Читать книгу Non-halogenated Flame Retardant Handbook - Группа авторов - Страница 41

The growth of phosphorus-based flame retardants as a class is often attributed to the replacement of halogenated flame retardants which is disputable. Although there is a general market trend to halogen-free flame retardants mostly dictated by original equipment manufacturers (OEMs) for their “green image”, there are many areas where halogenated flame retardants cannot be replaced due to technical reasons. Since phosphorus flame retardants possess gas phase and condensed phase modes of flame-retardant action with the gas phase being mostly underutilized there are good prospects for the development of new FRs with mostly gas phase activity or the discovery of new synergistic combinations. Because phosphorus FRs are selectively active in only a handful of highly charrable and heteroatomic polymers there is a need for the development of more universal flame retardants. This research can progress either by development of new highly efficient and hydrolytically stable intumescent systems or of highly efficient gas phase active FRs or of a combination of both. Plastics containing phosphorus FRs are poorly recyclable and so there is interest in more hydrolytically and thermally stable phosphorus flame retardants that are favorable to recycling.

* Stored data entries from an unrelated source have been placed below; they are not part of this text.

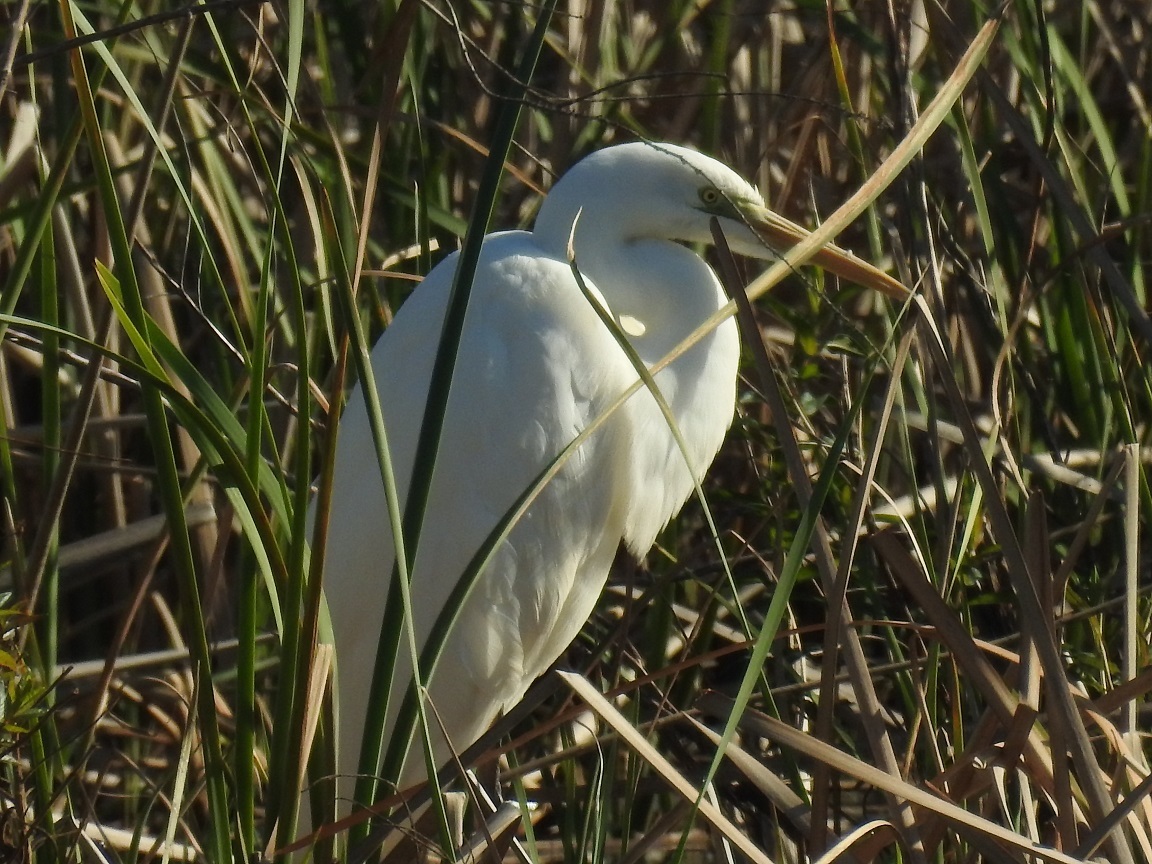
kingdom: Animalia
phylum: Chordata
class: Aves
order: Pelecaniformes
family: Ardeidae
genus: Ardea
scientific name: Ardea alba
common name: Great egret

Phosphorus flame retardants have not escaped environmentalist concerns and there are a growing number of academic publications that detect organophosphorus flame retardants in the environment. However, it would be an error to say that phosphorus flame retardants are found more often because they replace halogens. Mostly relatively mobile organophosphorus flame retardants that were detected have been in use for at least half a century. Specific organophosphorus compounds raised sufficient concerns to warrant their discontinuance, but this was not generic to the entire class. Following the general trend of the flame-retardant industry towards polymeric and reactive products which show less negative effects to the final products and minimal exposure to humans and the environment, phosphorus flame retardants will follow this general strategy. Trends in the research and development of phosphorus flame retardants have been in the direction of less volatile, less toxic, and more stable compounds, and where feasible, in the direction of built-in phosphorus structures. At the same time, the existing phosphorus flame retardants are finding increased exploitation in the form of mixtures with synergists and adjuvants.